De linguagem simples, os córdeis são compostos por seis a 10 versos rimados e ritmados. As obras abordam uma gama ampla de temas, incluindo o foclore brasileiro, a religiosidade e o contexto social. Os livros eram impressos em folhas volantes, e expostas ao público em barbantes nas feiras livres. A tradição ainda é mantida, mas apresenta algumas variações, com ilustrações coloridas e formatos de diversos tamanhos. 

Cultivando suas raízes tanto na vida cotidiana quanto na sala de aula, ela completa: “As memórias que eu tenho do meu avô são as melhores possíveis, porque ele não foi só um avô, foi um pai, um amigo, e uma fonte de inspiração”, afirma. 

As realizações de Efigenia, entretanto, não teriam florescido sem o estímulo de sua mãe, Josefa Alves Dias. Mesmo em meio às adversidades, encontrou no apoio materno a força necessária para trilhar o caminho da educação e da literatura. Como a maior admiradora, Josefa não apenas aplaude, mas também acompanha a filha nos recitais e eventos literários. “Ela é minha maior fã, sempre torcendo por mim”, ressalta Efigenia, revelando o alicerce emocional que motiva seu trabalho.

[Itens de um conjunto de dados]
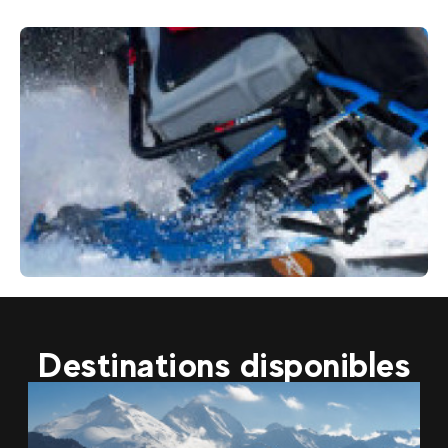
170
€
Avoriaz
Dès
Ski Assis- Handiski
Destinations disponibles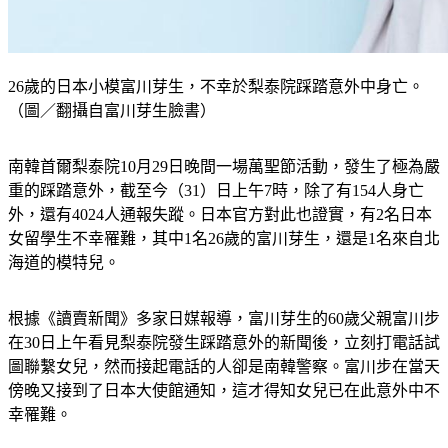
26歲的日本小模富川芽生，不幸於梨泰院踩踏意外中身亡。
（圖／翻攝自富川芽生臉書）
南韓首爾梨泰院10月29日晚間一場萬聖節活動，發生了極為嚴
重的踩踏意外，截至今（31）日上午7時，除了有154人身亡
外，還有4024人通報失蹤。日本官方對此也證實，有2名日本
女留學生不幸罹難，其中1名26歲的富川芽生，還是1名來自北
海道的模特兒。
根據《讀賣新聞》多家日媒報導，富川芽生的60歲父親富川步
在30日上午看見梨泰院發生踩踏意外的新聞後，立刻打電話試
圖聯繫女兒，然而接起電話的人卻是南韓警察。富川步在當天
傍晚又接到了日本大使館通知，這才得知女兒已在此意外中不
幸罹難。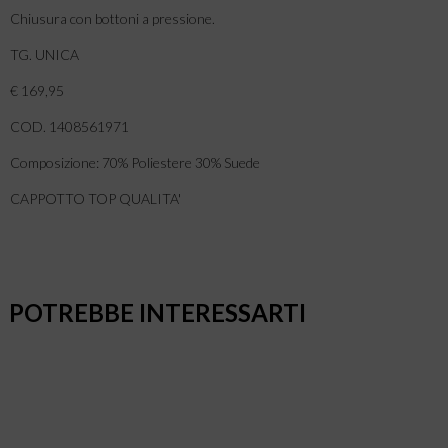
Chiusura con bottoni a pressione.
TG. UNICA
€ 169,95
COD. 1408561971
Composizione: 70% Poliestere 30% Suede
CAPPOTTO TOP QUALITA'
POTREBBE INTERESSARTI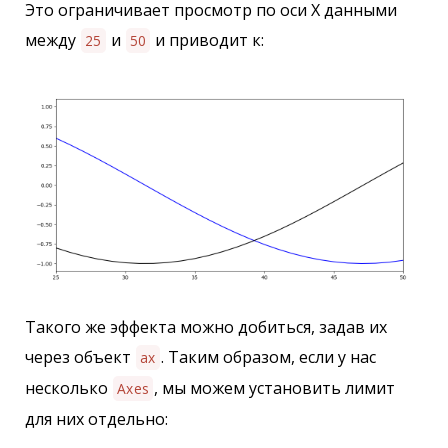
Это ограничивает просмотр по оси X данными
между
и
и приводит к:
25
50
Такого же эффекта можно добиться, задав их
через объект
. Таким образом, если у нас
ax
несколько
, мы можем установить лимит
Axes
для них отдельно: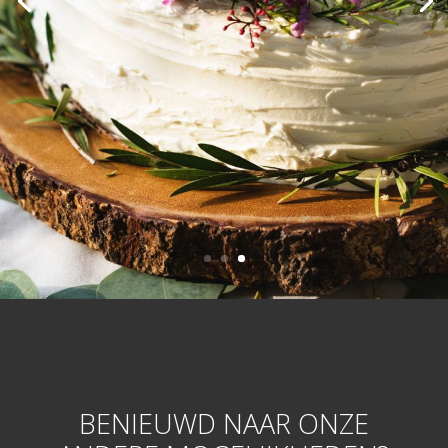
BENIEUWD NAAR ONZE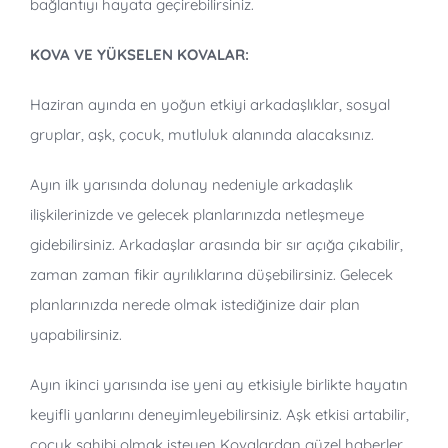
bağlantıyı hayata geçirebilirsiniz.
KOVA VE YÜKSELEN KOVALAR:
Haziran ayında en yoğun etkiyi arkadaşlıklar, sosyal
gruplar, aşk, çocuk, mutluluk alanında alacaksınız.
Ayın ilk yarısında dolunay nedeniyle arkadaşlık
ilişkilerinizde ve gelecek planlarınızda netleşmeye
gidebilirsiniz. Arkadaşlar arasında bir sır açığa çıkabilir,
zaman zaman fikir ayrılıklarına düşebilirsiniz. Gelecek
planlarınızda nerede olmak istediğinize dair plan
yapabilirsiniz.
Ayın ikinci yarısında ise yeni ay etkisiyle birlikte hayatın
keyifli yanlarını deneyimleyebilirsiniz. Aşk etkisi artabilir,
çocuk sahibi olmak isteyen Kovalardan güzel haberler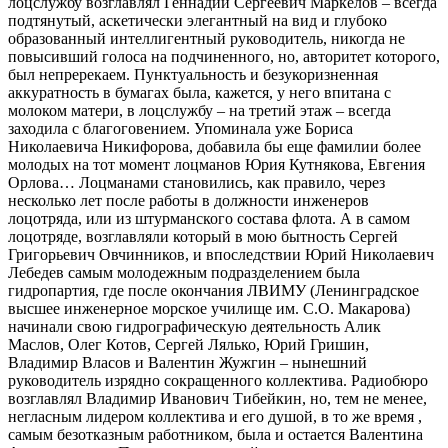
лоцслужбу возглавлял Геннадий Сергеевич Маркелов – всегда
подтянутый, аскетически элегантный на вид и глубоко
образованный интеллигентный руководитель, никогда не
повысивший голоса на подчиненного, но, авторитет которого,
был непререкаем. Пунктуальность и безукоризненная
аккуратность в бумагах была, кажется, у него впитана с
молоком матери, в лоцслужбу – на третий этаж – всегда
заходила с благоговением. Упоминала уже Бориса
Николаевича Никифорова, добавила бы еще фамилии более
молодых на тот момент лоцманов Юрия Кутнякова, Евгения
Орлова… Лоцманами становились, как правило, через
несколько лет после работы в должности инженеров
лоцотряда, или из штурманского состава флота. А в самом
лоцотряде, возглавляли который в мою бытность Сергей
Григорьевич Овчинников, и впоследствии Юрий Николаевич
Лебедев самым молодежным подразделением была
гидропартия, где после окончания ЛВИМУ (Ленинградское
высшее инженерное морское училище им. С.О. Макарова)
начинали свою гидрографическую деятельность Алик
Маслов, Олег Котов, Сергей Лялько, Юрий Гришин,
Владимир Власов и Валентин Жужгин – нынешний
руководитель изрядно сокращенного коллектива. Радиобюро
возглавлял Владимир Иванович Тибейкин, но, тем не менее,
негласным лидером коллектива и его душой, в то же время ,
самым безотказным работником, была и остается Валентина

---

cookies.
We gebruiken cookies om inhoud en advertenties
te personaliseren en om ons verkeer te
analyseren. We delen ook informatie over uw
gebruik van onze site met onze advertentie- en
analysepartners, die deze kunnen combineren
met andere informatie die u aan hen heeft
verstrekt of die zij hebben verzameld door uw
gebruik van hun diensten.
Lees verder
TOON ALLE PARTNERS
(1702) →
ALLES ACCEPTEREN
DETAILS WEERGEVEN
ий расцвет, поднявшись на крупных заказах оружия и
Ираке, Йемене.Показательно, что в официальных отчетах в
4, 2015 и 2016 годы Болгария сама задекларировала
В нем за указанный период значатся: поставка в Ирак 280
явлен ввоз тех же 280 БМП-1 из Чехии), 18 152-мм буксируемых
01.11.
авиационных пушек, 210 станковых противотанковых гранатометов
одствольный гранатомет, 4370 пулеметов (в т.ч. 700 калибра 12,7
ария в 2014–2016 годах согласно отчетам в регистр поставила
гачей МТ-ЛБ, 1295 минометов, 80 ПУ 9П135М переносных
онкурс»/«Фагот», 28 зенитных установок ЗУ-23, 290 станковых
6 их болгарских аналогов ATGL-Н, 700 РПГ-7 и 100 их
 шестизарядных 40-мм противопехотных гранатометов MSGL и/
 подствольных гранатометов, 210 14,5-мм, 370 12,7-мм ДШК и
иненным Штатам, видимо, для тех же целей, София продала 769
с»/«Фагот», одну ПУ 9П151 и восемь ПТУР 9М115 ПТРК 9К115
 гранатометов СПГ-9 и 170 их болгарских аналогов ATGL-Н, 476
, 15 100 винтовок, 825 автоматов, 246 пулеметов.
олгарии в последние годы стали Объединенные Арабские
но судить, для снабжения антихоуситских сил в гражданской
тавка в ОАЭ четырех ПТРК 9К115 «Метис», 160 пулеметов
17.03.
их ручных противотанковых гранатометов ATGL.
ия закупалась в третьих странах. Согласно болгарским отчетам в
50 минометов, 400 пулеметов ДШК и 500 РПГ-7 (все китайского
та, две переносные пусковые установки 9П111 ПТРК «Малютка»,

» **Enunciado do exercício**
Transcreva, sem nenhuma alteração, a parte do texto sobre o cordel e Efigenia que começa em "De linguagem simples, os" e segue até "de diversos tamanhos.".

» **Resposta ao exercício**
De linguagem simples, os córdeis são compostos por seis a 10 versos rimados e ritmados. As obras abordam uma gama ampla de temas, incluindo o foclore brasileiro, a religiosidade e o contexto social. Os livros eram impressos em folhas volantes, e expostas ao público em barbantes nas feiras livres. A tradição ainda é mantida, mas apresenta algumas variações, com ilustrações coloridas e formatos de diversos tamanhos.